The generated dataset includes 50 records with two classes in the $Gender field: M and F.
-
Use the Copy Snap to create five parallel streams from the input dataset.
Four of these streams go into separate Sample Snaps, and one goes into a Profile Snap
to generate statistics.
The Profile Snap shows:
- Total records: 50
- Classes: M (33), F (17)
-
Configure the Sample Snap for Streamable Sampling.
This configuration randomly passes approximately 50% of the documents.
Profile Snap confirms 28 records are sampled—close to the 50% pass-through rate.
-
Configure the Sample Snap for Strict Sampling.
In this mode, the Snap selects exactly 50% of the records.
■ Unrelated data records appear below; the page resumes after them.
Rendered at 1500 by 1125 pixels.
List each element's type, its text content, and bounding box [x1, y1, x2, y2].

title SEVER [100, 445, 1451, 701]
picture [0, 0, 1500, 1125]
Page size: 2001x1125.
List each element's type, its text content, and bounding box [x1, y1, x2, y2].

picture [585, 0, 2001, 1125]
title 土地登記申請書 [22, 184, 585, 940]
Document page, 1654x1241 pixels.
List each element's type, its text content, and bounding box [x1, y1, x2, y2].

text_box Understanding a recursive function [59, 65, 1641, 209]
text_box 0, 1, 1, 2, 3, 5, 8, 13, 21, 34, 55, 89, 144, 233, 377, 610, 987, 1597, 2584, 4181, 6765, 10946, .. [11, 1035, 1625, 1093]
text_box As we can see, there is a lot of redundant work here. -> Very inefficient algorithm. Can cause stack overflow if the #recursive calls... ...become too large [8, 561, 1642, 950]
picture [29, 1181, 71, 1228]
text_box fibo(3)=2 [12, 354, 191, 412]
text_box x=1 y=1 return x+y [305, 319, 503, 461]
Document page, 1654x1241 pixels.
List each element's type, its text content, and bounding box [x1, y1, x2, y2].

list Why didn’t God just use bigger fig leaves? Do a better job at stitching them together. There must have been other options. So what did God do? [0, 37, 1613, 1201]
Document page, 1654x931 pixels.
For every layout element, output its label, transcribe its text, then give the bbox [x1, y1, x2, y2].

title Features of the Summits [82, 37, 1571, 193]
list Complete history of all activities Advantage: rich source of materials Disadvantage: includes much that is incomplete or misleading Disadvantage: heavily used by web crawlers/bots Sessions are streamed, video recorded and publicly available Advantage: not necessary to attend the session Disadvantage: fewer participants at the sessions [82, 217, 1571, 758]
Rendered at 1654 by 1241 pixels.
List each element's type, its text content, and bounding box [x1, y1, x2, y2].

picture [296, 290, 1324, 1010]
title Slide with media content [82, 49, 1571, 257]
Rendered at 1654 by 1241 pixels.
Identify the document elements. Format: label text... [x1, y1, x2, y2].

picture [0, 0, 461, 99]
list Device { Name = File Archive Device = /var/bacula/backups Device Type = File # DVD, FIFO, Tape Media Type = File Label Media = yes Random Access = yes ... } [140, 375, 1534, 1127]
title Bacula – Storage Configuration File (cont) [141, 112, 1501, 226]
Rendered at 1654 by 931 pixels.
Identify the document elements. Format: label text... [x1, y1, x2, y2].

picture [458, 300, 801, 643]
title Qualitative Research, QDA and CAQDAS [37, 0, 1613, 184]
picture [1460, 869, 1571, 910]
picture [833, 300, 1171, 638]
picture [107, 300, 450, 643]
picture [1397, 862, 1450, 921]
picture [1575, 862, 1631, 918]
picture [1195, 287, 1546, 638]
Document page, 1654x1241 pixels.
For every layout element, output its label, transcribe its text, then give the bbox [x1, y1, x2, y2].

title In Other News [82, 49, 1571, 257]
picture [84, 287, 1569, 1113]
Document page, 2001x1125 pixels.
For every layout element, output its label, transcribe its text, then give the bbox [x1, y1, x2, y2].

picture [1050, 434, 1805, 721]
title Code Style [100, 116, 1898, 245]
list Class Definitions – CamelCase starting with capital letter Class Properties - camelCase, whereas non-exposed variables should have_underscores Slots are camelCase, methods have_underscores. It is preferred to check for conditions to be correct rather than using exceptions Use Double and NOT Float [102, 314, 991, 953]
Profile Snap confirms exactly 25 records were sampled.
-
Configure the Sample Snap for Stratified Sampling.
Select $Gender as the stratified field. The Snap selects an equal number of documents from each class while maintaining the pass-through percentage.
Profile Snap confirms a balanced subset with 24 total records (12 per class).
-
Configure the Sample Snap for Weighted Stratified Sampling.
Specify $Gender as the stratified field. The Snap preserves the class distribution ratio in the sampled output.
Profile Snap confirms 24 records were sampled, maintaining the original ratio of M:F (approx. 2:1).
-
Optional: Write each sampled output to separate files using the
File Writer
Snap.
To successfully reuse pipelines:
- Download and import the pipeline in to the SnapLogic Platform.
- Configure Snap accounts, as applicable.
- Provide pipeline parameters, as applicable.